The franchise tag deadline has come and gone, and while the Bears opted not to tag Allen Robinson for the second-straight season, decisions made across the league may have had an even bigger impact on what Ryan Poles decides to do when free agency opens next week.
Let’s start with the wide receiver group. Both Davante Adams and Chris Godwin were tagged on Tuesday, with Mike Williams and the Chargers coming together for a contract extension. Besides Amari Cooper, who is expected to be released by the Cowboys before the new league year begins, those were the top names set to hit the market. Now none of them will reach free agency. There are still big-name playmakers available for sure, like Odell Beckham Jr. But with fewer players available in the market, it will likely cost more to bring in Cooper or OBJ than it would have if Godwin and Williams were available too.
It should be noted that there’s still a chance一 albeit a slim chance一 Robinson returns to the Bears. Poles said earlier this month that he’s open to repairing the broken relationship between the Bears and Robinson. It’s unclear what kinds of offers Robinson will receive on the open market since he’s consistently performed as a No. 1 wideout, but he’s coming off a down year in 2021. If Robinson doesn’t get the deal he’s looking for as a free agent, a one-year “prove it” deal may be in his best interest. Again, all of that coming together, and coming together in Chicago feels like a longshot, though.
Then there are the tackles. Cam Robinson was tagged by the Jaguars, while the Chiefs tagged Orlando Brown. Poles has hinted that change will be coming on the Bears line, but we don’t know the extent of those changes. It really comes down to how Poles evaluates both Teven Jenkins and Larry Borom, as they prepare for their second seasons. If Poles thinks either player is better suited as a guard, this could be an area where he decides to pay a premium in free agency, given his focus on improving the offense from the trenches out. Now, if Poles wants to bring in a marquee left tackle to improve Justin Fields’ protection, Terron Armstead looks like the best bet. And just like the wide receivers, fewer players hitting the market likely means the Bears will have to pay a higher price if they do decide to sign Armstead.

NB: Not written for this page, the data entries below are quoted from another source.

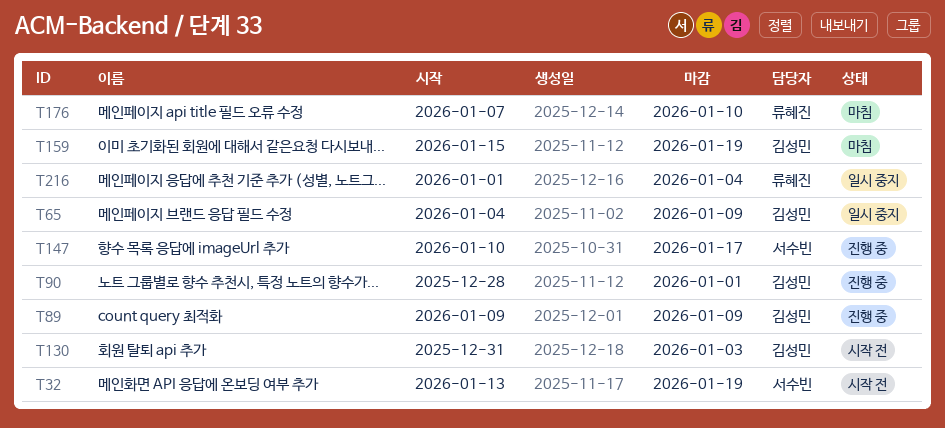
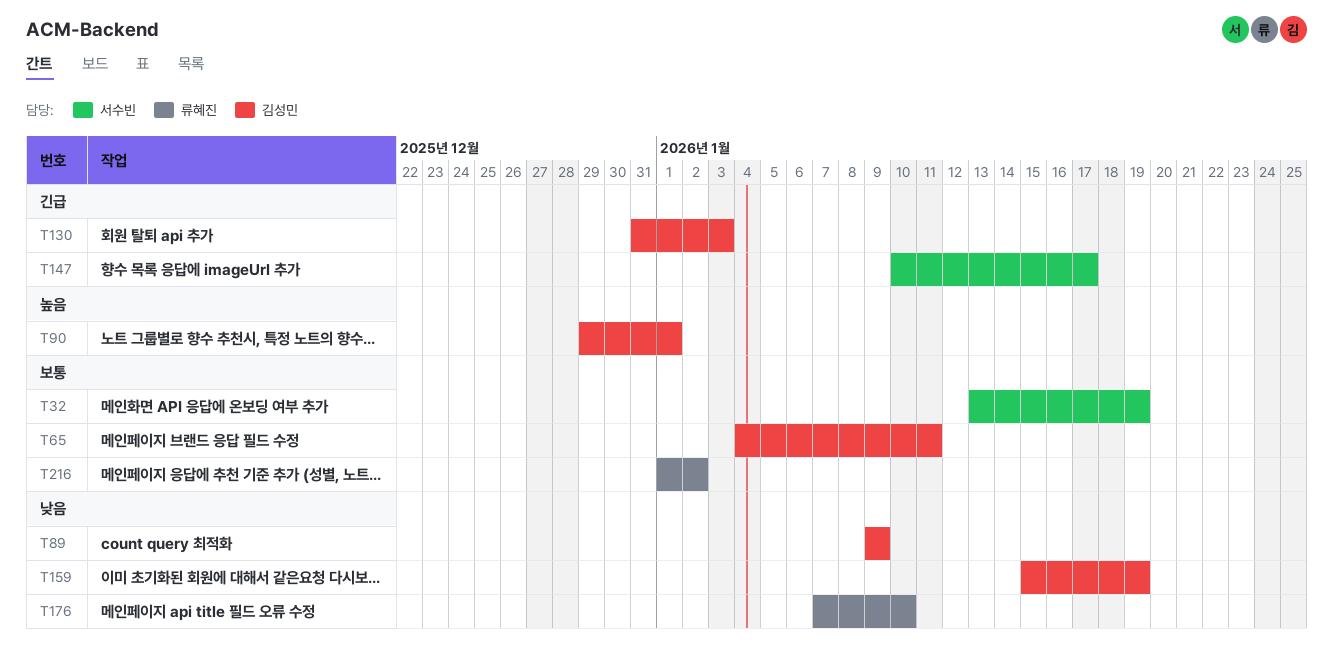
T65, due: Jan 9 -> Jan 11
T90, start: Dec 28 -> Dec 29
T216, due: Jan 4 -> Jan 2

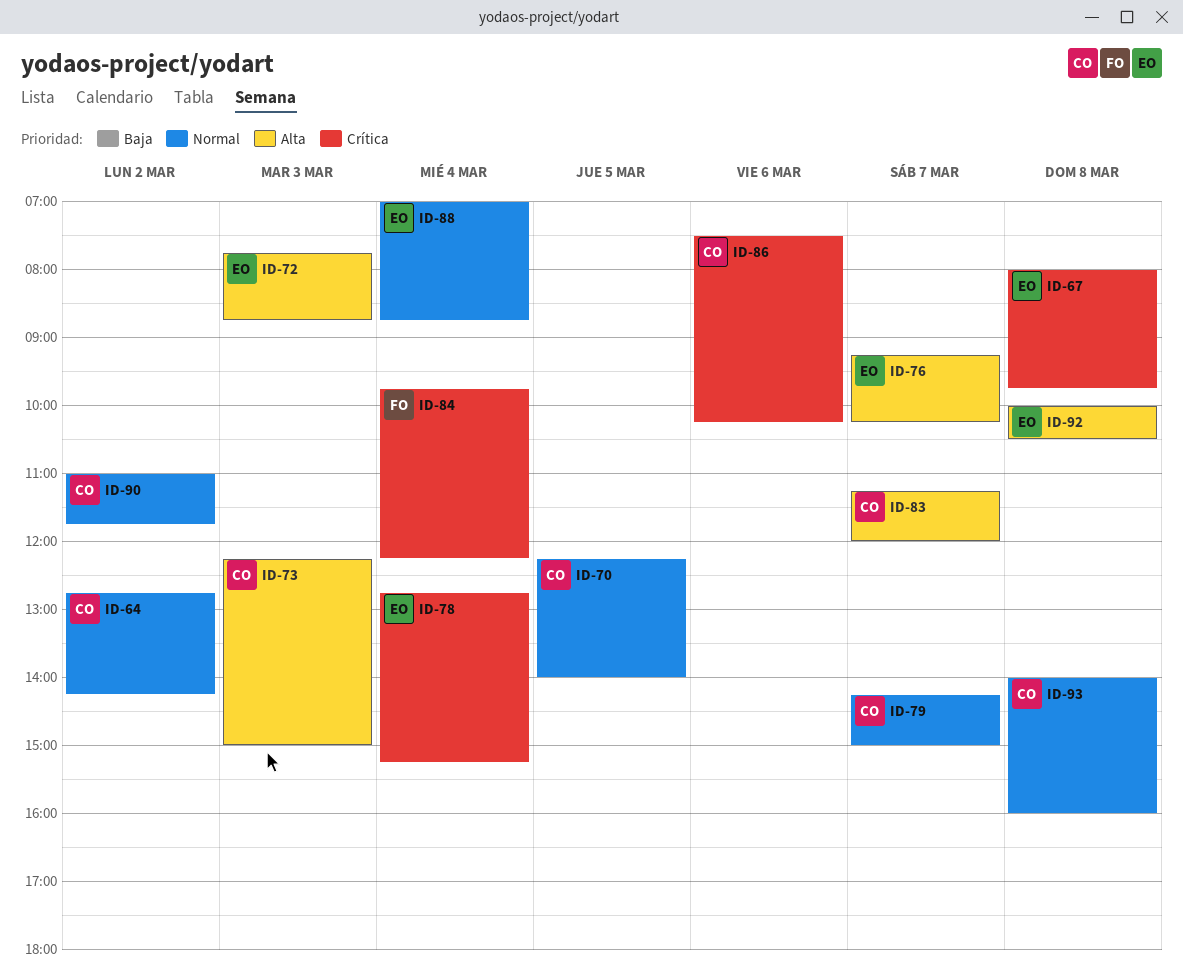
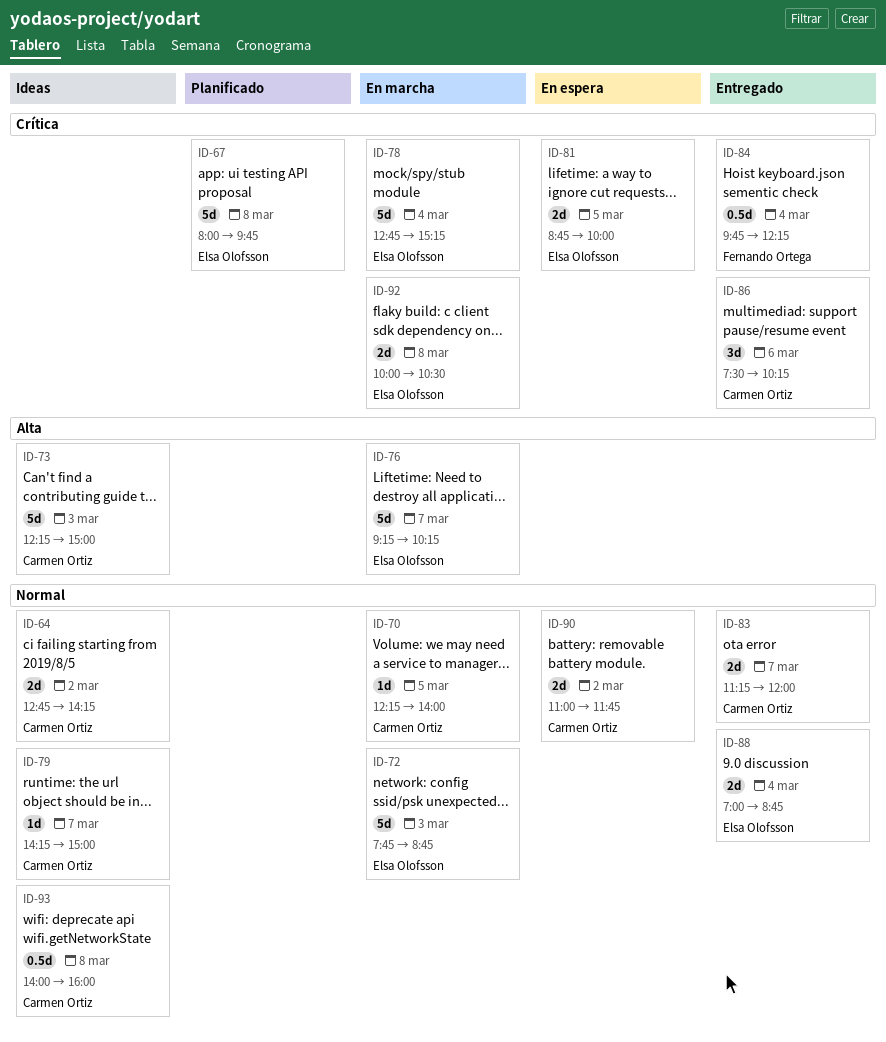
ID-72, priority: Alta -> Normal
ID-81: none -> present
ID-83, priority: Alta -> Normal
ID-92, priority: Alta -> Crítica

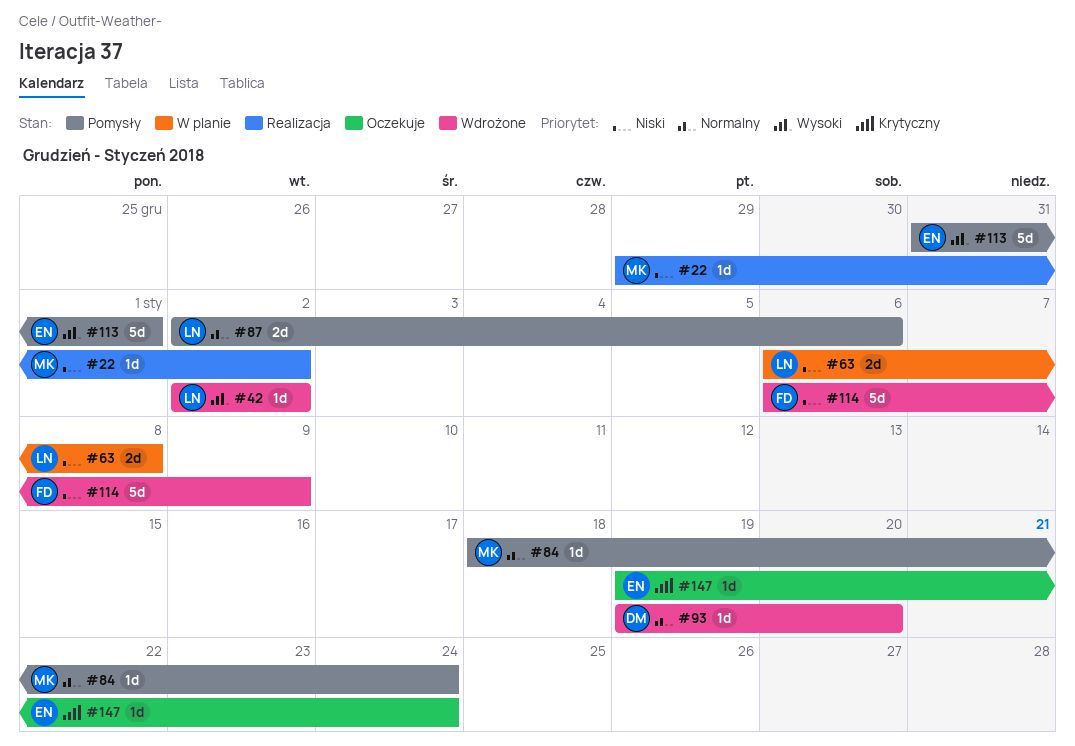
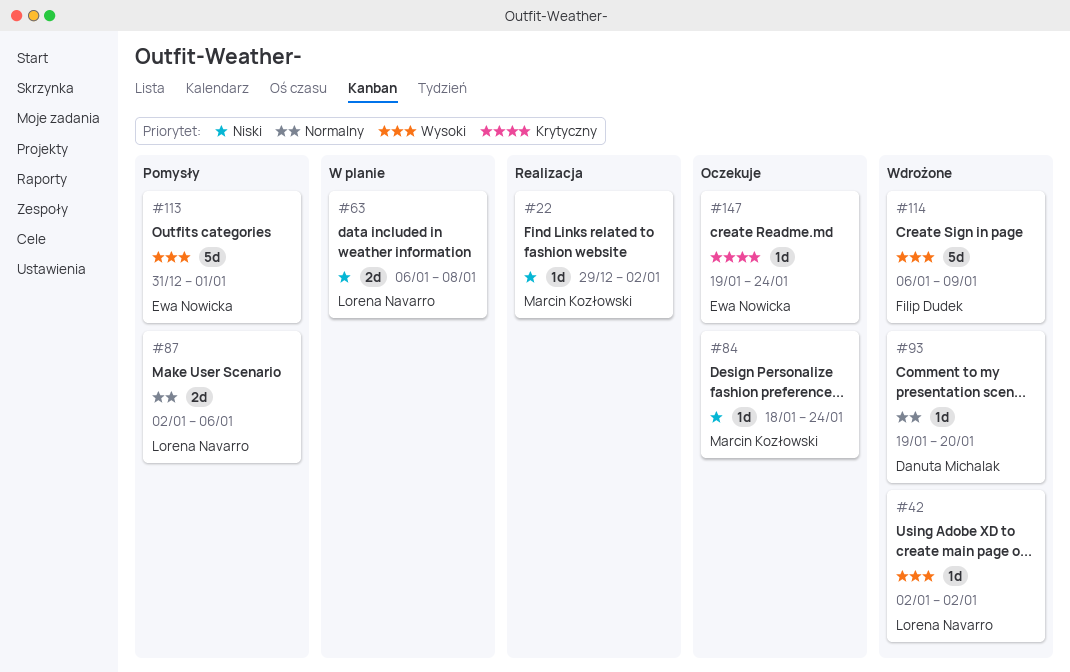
#84, status: Pomysły -> Oczekuje
#84, priority: Normalny -> Niski
#114, priority: Niski -> Wysoki

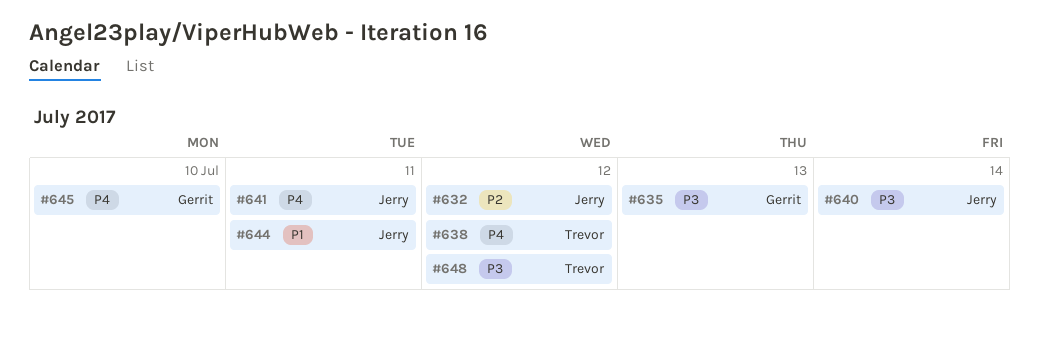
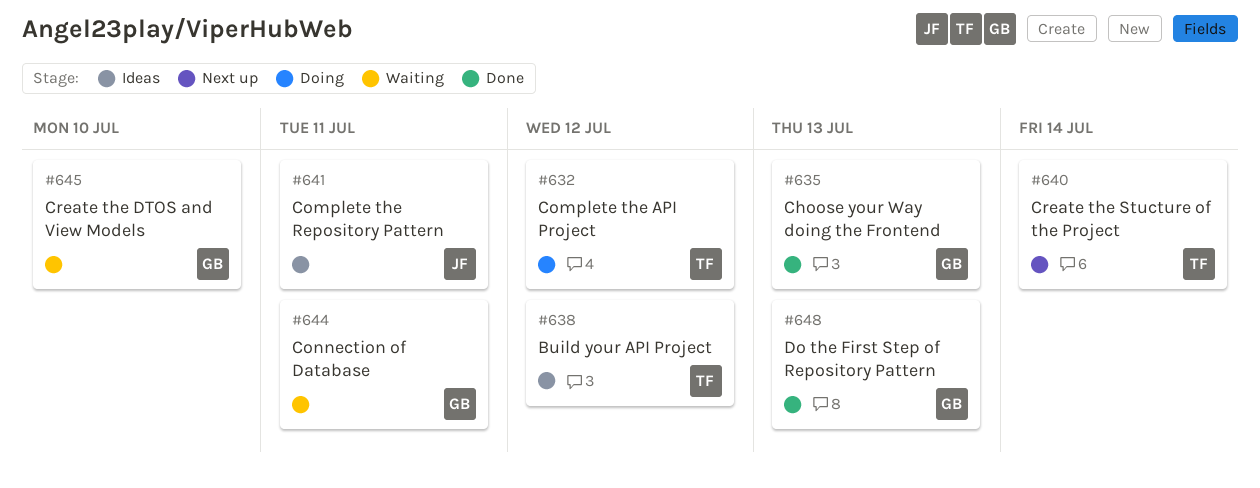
#632, owner: Jerry -> Trevor
#640, owner: Jerry -> Trevor
#644, owner: Jerry -> Gerrit
#648, owner: Trevor -> Gerrit
#648, due: Jul 12 -> Jul 13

The other players tagged today include three tight ends (Mike Gesicki, David Njoku and Dalton Schultz) and a safety (Jessie Bates). The Bears can essentially ignore the tight end moves, since they’re set with Cole Kmet, and likely wouldn’t look to sign Gesicki, Njoku or Schultz. They will need to fill out the position group, as Kmet is the only tight end under contract for 2022. But look for the team to bring in a blocking/special teams specialist like J.P. Holtz, or a secondary target like Jesper Horsted.
The Bears do need to find a safety to play alongside Eddie Jackson, but the Bates tag isn’t as impactful as the WR or LT tags. It seems unlikely for the Bears to make a splash signing here, since they have bigger needs elsewhere, like wide receiver, cornerback or defensive tackle. If Matt Eberflus convinces Poles that safety should be a priority in free agency, they will have more options to consider, too. With Tyrann Mathieu, Quandre Diggs, Marcus Williams and more available, the Bears will have more opportunities to take big swings if they happen to miss out on one particular player.
It bears repeating that we don’t really know what to expect from Poles and his staff as they go through free agency for the first time. Poles has said he’d like to maximize the value that can be found by signing players in the second and third waves of free agency. But if Poles believes one of these top-tier free agents could be a key piece as he and Eberflus build the new Bears foundation, he seems convicted enough to make his move. Now that these eight players are officially off the board, Poles can focus his free agency search even more.
Teams can begin negotiating with free agents on March 14 at 11 a.m. Then free agency officially opens, and teams can begin signing players, on March 16 at 3 p.m.